Cairn Capital’s plan for a new fund that would provide up to £1.5bn of new property debt has been hit by Eurohypo’s lending freeze.
The Cairn Property Debt Fund is aiming to raise £250m of equity to provide junior debt for new property transactions.
It has an exclusive agreement with Eurohypo, giving it first right of refusal to provide an additional tranche of debt for any new senior loan underwritten by the bank.
However, the decision earlier this month by Eurohypo parent Commerzbank to suspend new business by its property finance unit until at least June next year leaves the fund temporarily stranded.
It is understood that Cairn is going to continue marketing the fund to investors, with the intention to start deals in the middle of next year if Eurohypo’s temporary lending suspension is lifted. There is no suggestion that the debt specialist will look for a new banking partner.
However, the delay is expected to raise issues in relation to investors which have already committed to the fund as it significantly changes the proposition.
Earlier this year it was reported that the fund had raised just over £70m of equity.
Peter Hansell, head of property at Cairn Capital, said: “The temporary withdrawal of Eurohypo from the lending market does not change the concept behind the fund and we are still confident that the concept works.”

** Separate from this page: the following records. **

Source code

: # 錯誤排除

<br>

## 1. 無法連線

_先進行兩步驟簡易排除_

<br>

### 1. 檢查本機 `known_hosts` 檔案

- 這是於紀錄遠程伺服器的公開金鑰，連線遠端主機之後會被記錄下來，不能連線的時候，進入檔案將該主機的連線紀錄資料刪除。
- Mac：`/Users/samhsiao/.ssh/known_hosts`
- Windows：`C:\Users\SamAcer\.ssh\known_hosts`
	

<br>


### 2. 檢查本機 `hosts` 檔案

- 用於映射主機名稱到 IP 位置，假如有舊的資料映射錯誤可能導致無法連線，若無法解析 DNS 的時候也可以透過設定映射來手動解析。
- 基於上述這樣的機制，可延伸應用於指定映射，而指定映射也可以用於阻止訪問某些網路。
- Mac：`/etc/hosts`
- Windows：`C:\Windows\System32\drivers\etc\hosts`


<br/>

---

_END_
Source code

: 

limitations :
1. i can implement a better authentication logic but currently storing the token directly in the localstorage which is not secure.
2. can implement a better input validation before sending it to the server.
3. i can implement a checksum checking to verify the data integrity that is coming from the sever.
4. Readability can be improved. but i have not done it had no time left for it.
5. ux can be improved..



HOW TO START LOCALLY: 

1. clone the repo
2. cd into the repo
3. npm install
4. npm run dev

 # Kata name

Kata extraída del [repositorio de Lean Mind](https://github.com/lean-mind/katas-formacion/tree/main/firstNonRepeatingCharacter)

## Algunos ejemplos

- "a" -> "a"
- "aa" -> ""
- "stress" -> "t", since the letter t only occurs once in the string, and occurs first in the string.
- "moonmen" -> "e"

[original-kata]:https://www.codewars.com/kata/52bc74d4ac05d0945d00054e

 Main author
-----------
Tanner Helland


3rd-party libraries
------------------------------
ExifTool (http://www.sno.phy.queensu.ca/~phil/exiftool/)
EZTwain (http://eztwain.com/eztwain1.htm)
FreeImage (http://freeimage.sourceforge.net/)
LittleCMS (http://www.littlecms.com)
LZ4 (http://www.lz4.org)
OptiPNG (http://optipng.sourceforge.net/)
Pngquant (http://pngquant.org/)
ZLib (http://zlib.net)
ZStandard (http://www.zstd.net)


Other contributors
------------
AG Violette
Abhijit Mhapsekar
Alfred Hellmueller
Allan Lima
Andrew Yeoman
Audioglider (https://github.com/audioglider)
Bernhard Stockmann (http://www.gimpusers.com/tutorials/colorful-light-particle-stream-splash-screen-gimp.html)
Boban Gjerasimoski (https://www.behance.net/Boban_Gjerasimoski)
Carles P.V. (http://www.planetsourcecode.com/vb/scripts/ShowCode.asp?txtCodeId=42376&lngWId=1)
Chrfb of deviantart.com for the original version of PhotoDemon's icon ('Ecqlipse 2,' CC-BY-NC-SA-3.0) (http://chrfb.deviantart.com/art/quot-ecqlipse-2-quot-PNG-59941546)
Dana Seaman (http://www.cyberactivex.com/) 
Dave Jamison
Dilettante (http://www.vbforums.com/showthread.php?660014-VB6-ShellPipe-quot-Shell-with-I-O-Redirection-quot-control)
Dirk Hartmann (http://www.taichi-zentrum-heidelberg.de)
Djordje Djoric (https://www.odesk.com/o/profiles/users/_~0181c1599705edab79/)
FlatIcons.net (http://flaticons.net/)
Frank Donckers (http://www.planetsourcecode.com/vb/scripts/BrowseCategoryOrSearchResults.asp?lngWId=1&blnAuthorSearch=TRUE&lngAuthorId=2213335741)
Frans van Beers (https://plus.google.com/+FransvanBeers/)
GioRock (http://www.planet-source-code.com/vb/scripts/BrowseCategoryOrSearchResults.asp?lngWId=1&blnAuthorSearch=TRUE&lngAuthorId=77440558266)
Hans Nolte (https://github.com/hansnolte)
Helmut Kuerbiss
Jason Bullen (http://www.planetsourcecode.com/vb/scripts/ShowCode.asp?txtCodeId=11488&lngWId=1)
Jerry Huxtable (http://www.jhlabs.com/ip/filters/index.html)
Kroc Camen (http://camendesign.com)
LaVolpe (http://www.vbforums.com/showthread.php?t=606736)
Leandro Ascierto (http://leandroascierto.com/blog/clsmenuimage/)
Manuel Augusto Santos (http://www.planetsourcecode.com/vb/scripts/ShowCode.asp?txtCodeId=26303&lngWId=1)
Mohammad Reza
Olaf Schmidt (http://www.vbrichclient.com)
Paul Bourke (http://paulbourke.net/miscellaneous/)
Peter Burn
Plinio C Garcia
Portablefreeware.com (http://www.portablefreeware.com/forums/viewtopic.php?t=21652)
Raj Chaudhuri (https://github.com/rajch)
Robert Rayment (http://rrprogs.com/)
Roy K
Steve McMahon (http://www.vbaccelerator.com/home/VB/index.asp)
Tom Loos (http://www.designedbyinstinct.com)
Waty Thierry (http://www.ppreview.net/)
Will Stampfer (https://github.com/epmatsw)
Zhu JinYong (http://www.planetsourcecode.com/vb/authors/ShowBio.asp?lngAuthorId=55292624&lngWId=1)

Caroline Philips, head of structured debt at Eurohypo, said: “We still fundamentally believe in the concept of the fund, but our ability to source new loans will be limited until we commence lending again.”
“The whole concept of encouraging non-bank parties into the real estate finance sector is not going to go away.”
The Cairn fund was set up to provide junior debt, taking the total loan up to a maximum of 75%. It would allow Eurohypo to effectively offer borrowers loans at higher LTV ratios, while reducing the amount of equity needed.
The ability to provide loans at higher LTVs should allow the fund to provide an estimated £1.5bn of new debt. It aims to make between 10 and 20 junior loans of £5m to £35m.
Cairn is the fund manager, and Schroders was brought on board to give property advice over the seven-year life of the fund. The investment period was set at 18 months and the fund aims to provide a core return of around 7%.